The vaccines are more effective at protecting against symptomatic COVID-19, at 59% effectiveness. However, this is still a drop from the previous round’s 83% effectiveness.
The vaccines’ reduced effectiveness is also reflected in a recent finding that 75% of people who contracted the Delta variant of SARS-CoV-2 at a recent outbreak in Massachusetts had received both vaccinations.
In light of the increased transmissibility of the Delta variant and the significant number of younger people now contracting the virus, the researchers behind the study suggest that the U.K. government could consider vaccinating those aged 12–17 years.
Speaking with Medical News Today, corresponding study author Prof. Steven Riley — from Imperial College London’s School of Public Health — said:
“[Those aged 12–17 years are] overrepresented in the current distribution of infections. Therefore, vaccinating this group will have a disproportionate impact on slowing the epidemic.”
Currently, in the U.K., those aged 12–17 years who are clinically vulnerable or who live with someone who has a compromised immune system are recommended to receive the vaccine.
The researchers also suggest that developing vaccines specifically for the Delta variant may be necessary.
They point out that their data suggest that the vaccines are still highly effective at protecting against serious cases of COVID-19.
However, in the absence of a perfectly effective vaccine, as infections go up, so too will hospitalizations and deaths — even if these do not follow as sharply.
Data on the Pfizer vaccine also suggest that a third booster dose could offer significant protection against the Delta variant.

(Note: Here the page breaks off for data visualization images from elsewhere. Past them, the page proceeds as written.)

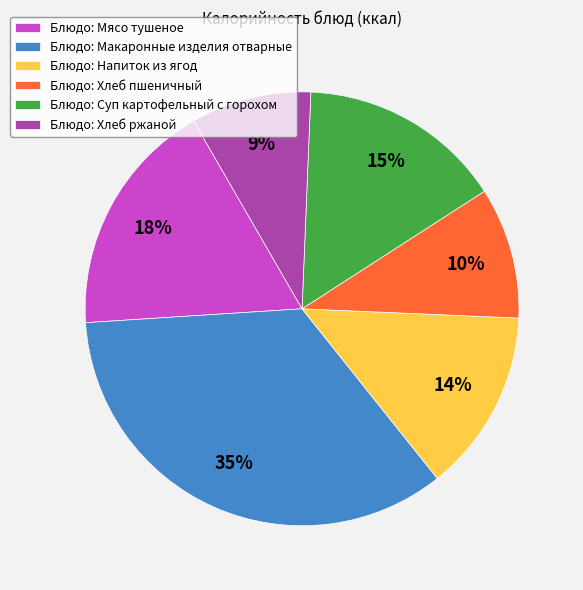

Which category has the smallest portion of the pie?

Блюдо: Хлеб ржаной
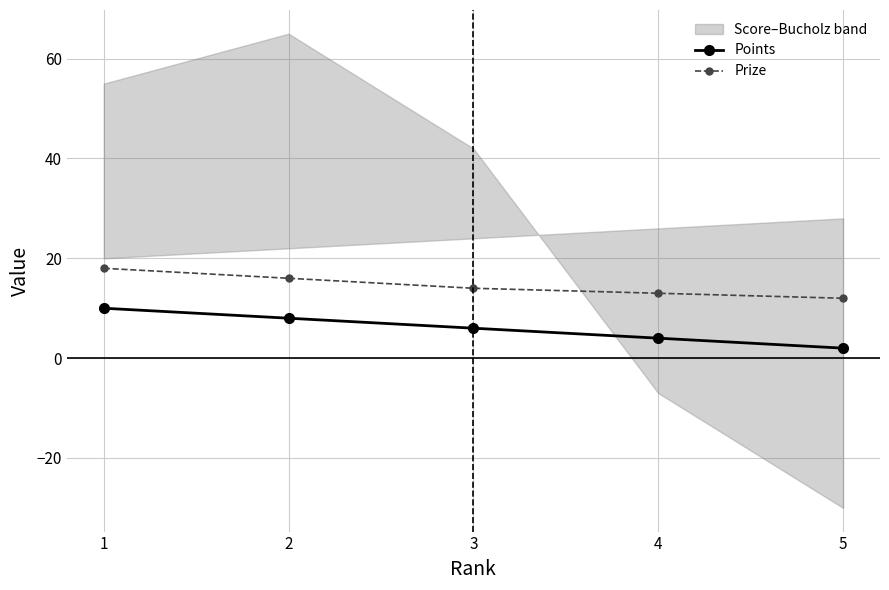

Is the value of Prize at 4 greater than the value of Points at 3?

Yes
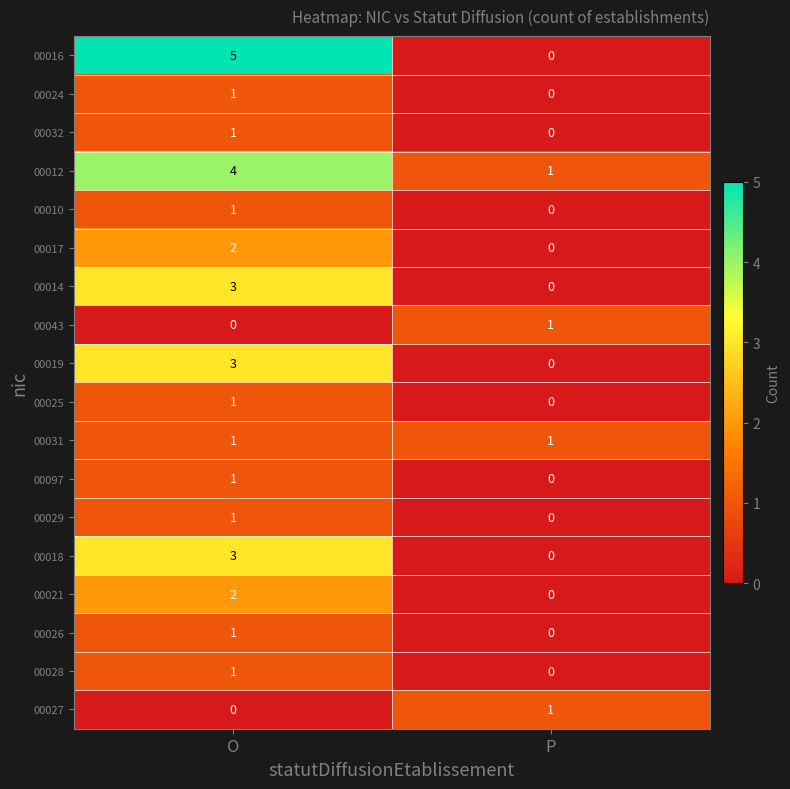

Where is 00024 nearest to the value 0?

P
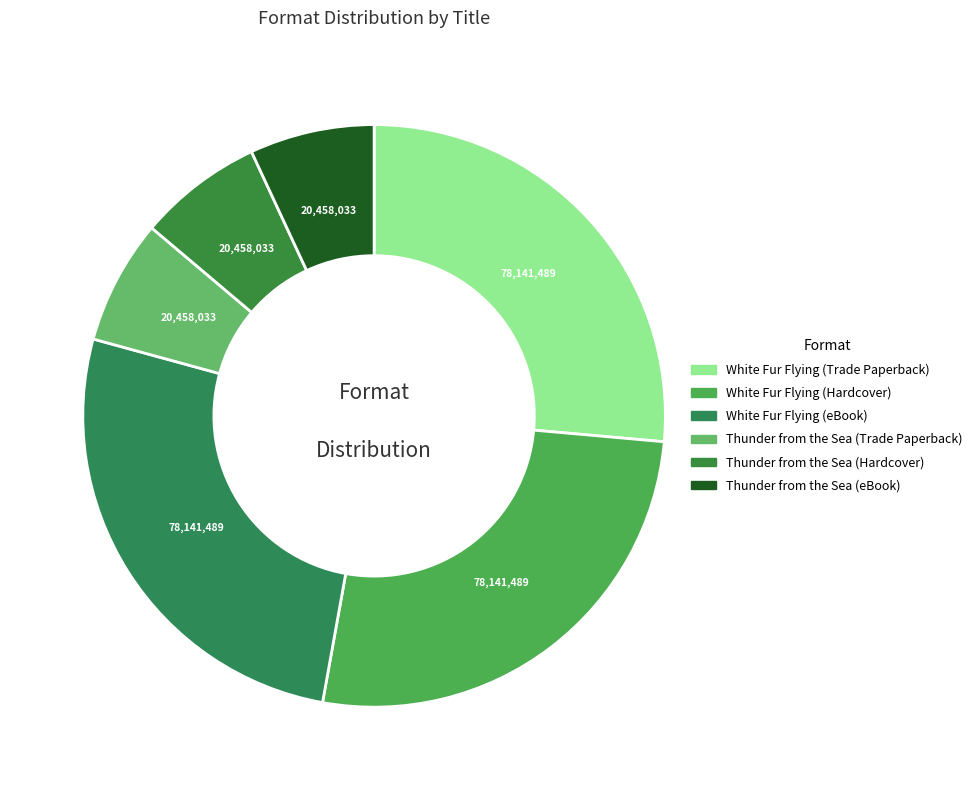

What is the largest slice in the pie chart?

White Fur Flying (Trade Paperback)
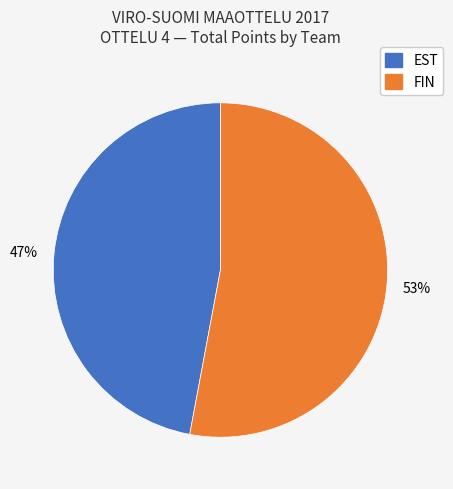

To the nearest percent, what is the difference between the largest and smallest slice percentages?

6%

However, Dr. Tedros Adhanom Ghebreyesus, director-general of WHO,
“[The] WHO is calling on a moratorium on boosters until at least the end of September to enable at least 10% of the population of every country to be vaccinated.”
“I understand the concern of all governments to protect their people from the Delta variant. But we cannot, and we should not, accept countries that have already used most of the global supply of vaccines using even more of it while the world’s most vulnerable people remain unprotected,” said Dr. Tedros.